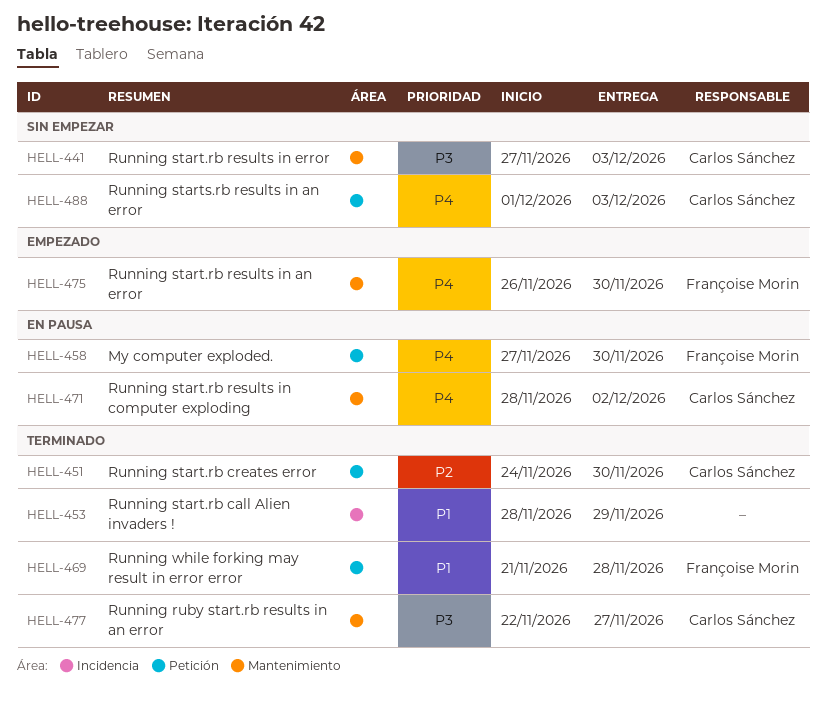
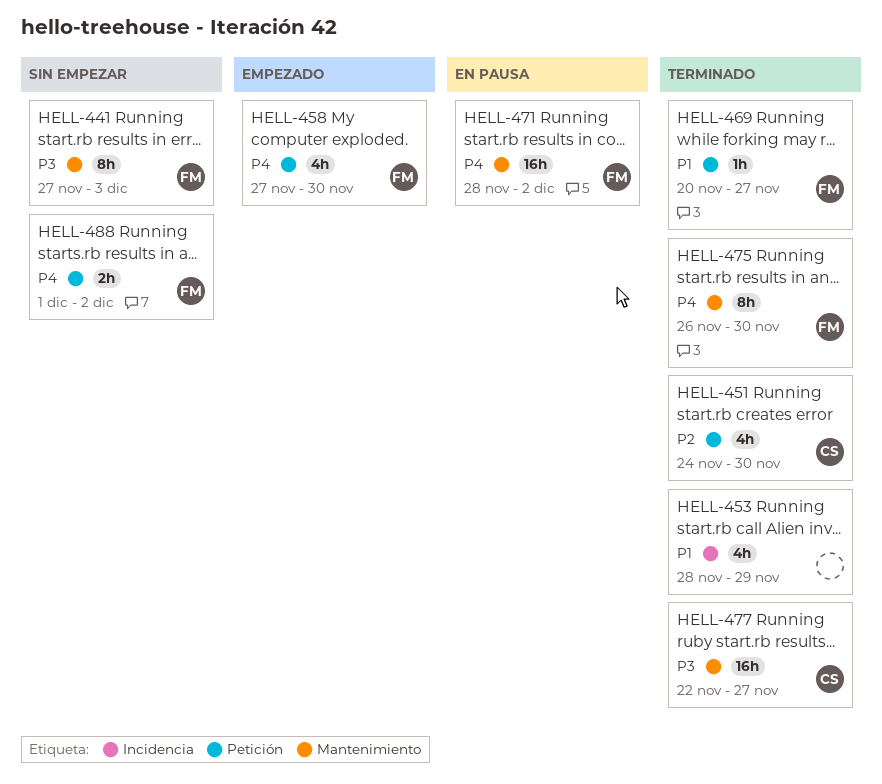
HELL-441, owner: Carlos Sánchez -> Françoise Morin
HELL-458, status: En pausa -> Empezado
HELL-469, start: Nov 21 -> Nov 20
HELL-469, due: Nov 28 -> Nov 27
HELL-471, owner: Carlos Sánchez -> Françoise Morin
HELL-475, status: Empezado -> Terminado
HELL-488, owner: Carlos Sánchez -> Françoise Morin
HELL-488, due: Dec 3 -> Dec 2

Action item:
Without the pictures, return the records above exactly as written.

Result of this task:
HELL-441, owner: Carlos Sánchez -> Françoise Morin
HELL-458, status: En pausa -> Empezado
HELL-469, start: Nov 21 -> Nov 20
HELL-469, due: Nov 28 -> Nov 27
HELL-471, owner: Carlos Sánchez -> Françoise Morin
HELL-475, status: Empezado -> Terminado
HELL-488, owner: Carlos Sánchez -> Françoise Morin
HELL-488, due: Dec 3 -> Dec 2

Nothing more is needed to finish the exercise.